Records from a dataset
..............................

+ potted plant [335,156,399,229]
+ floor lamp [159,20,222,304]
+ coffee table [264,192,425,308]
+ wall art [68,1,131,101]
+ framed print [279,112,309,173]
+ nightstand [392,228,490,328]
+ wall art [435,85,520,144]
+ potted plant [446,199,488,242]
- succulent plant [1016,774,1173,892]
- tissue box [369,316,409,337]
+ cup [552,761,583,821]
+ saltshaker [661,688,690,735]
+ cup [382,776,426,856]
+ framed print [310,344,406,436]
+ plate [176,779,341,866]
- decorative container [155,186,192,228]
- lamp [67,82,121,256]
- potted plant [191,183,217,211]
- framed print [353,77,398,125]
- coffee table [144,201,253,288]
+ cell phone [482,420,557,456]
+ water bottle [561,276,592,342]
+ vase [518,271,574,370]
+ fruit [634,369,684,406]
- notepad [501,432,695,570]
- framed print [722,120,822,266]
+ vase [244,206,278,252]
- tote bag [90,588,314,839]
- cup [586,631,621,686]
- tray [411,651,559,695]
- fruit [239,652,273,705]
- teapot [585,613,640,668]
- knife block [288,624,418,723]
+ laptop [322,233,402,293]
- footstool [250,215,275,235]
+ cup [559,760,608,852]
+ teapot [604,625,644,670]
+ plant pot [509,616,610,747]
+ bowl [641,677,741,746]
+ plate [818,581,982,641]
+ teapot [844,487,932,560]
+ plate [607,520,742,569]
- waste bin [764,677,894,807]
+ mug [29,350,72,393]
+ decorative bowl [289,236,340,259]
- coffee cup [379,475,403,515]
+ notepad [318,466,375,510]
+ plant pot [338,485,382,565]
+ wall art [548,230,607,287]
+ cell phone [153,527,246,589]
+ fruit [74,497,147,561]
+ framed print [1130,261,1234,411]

..............................

Copy each line above that contains the word "teapot".

- teapot [585,613,640,668]
+ teapot [604,625,644,670]
+ teapot [844,487,932,560]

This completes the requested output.